### REQUIREMENT:
Lines in the records below that contain the word "ring" must each be copied.

### DATA TO USE:
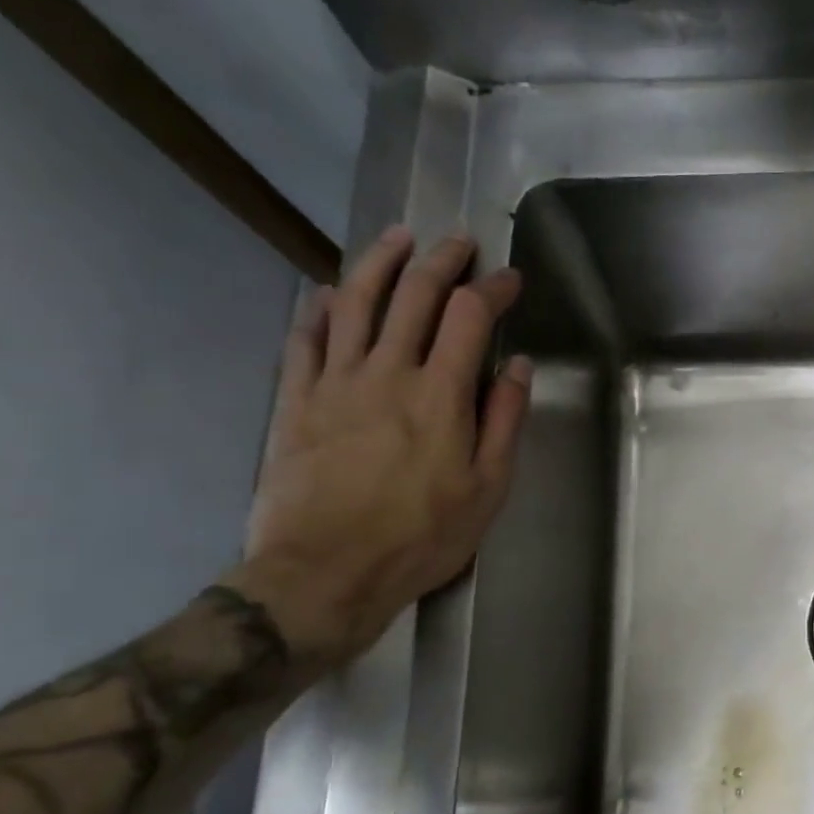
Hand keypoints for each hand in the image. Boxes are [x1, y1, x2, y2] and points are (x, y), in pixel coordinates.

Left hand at [223, 226, 530, 666]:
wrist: (324, 574)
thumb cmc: (420, 537)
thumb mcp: (488, 489)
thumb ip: (504, 421)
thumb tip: (517, 366)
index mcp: (440, 395)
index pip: (470, 315)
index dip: (493, 288)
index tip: (510, 278)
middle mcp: (387, 372)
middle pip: (413, 294)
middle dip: (441, 260)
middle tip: (459, 242)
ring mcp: (335, 383)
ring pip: (355, 301)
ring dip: (380, 262)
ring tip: (398, 238)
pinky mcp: (296, 401)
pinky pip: (306, 339)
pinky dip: (320, 308)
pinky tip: (331, 292)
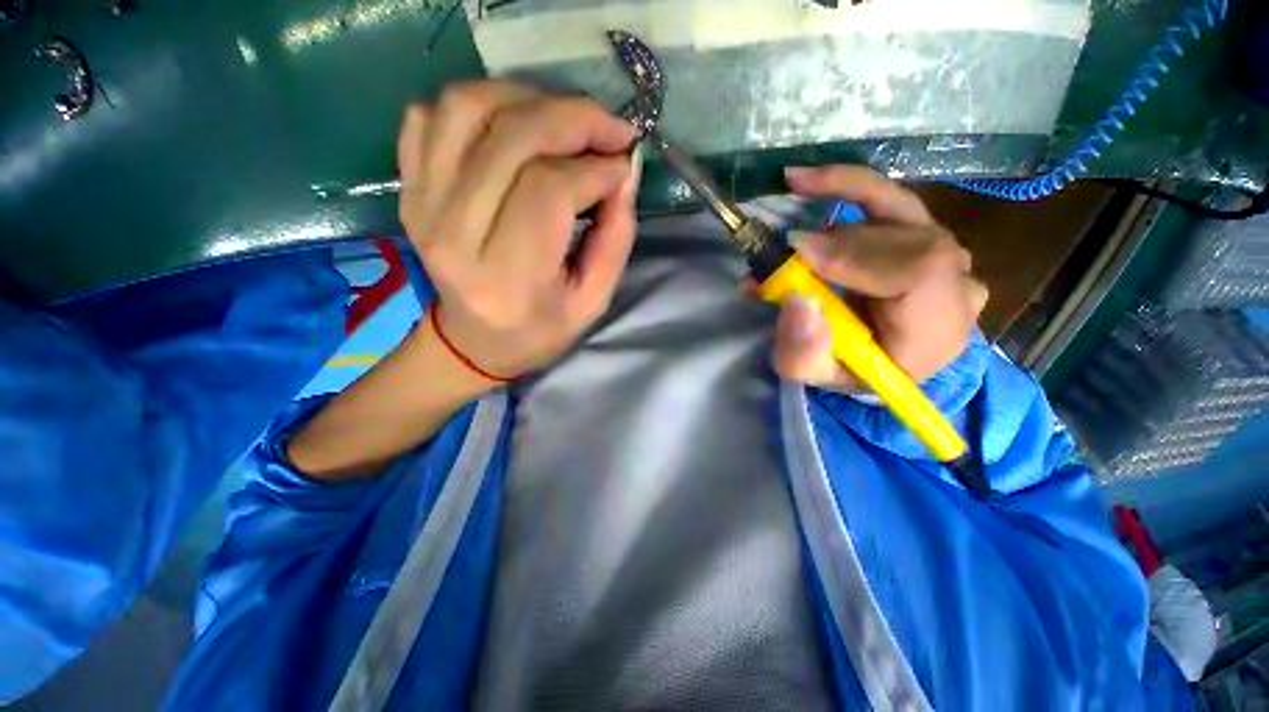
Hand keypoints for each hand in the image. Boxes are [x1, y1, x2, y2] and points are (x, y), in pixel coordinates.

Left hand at [397, 81, 640, 380]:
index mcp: (507, 275)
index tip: (623, 166)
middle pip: (511, 138)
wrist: (472, 341)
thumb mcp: (592, 302)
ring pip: (467, 108)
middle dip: (573, 119)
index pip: (549, 190)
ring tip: (564, 121)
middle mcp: (454, 233)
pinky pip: (430, 115)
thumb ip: (616, 240)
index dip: (595, 168)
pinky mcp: (409, 189)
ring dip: (527, 98)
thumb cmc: (539, 329)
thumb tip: (624, 173)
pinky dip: (477, 104)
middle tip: (609, 130)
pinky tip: (512, 128)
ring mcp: (422, 204)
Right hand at [772, 166, 988, 391]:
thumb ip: (804, 354)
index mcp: (936, 330)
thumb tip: (797, 303)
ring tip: (789, 237)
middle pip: (903, 241)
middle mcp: (956, 284)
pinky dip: (847, 185)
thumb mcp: (817, 377)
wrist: (882, 360)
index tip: (800, 254)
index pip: (919, 274)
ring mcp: (949, 253)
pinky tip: (807, 180)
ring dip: (832, 222)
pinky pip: (891, 198)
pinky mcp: (927, 234)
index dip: (858, 256)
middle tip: (782, 255)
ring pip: (893, 215)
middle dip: (834, 245)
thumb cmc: (852, 372)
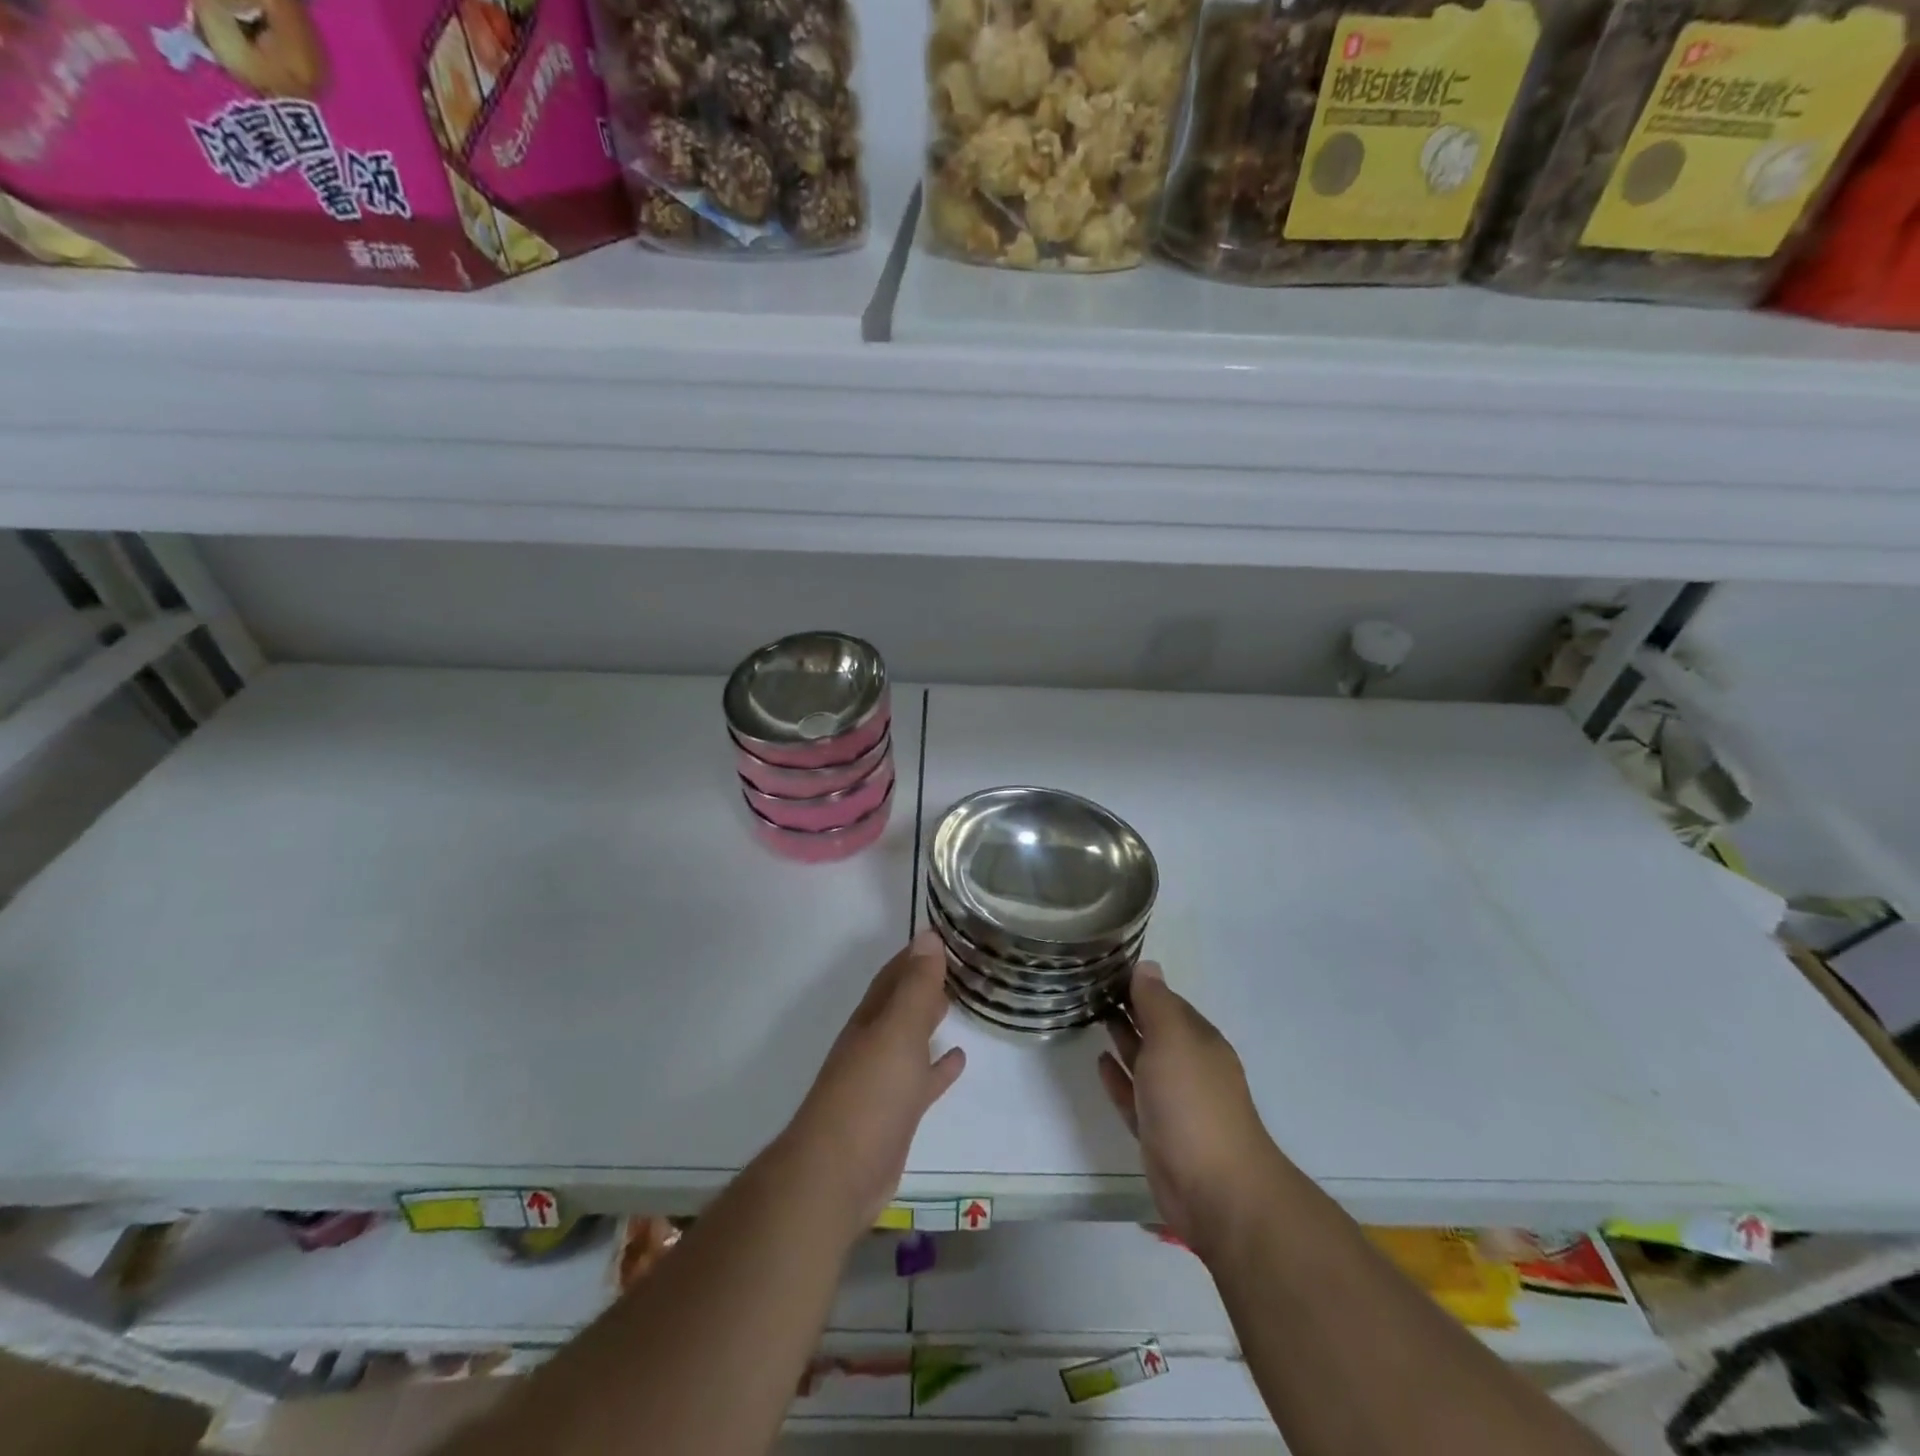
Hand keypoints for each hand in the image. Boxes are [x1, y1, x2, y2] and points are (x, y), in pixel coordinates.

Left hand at [783, 931, 966, 1234]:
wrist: (838, 1174)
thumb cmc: (870, 1095)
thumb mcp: (897, 1032)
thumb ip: (915, 987)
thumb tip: (928, 936)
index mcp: (871, 1020)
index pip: (894, 975)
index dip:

### RESPONSE TO THIS TASK:
ring mcp: (335, 383)
ring pip: (355, 301)
ring dip: (380, 262)
ring tip: (398, 238)
ring pip: (467, 108)
ring tip: (564, 121)
ring dip: (527, 98)
ring mcp: (422, 204)
ring tip: (789, 237)
ring mcp: (949, 253)
ring dip: (832, 222)
ring pip: (893, 215)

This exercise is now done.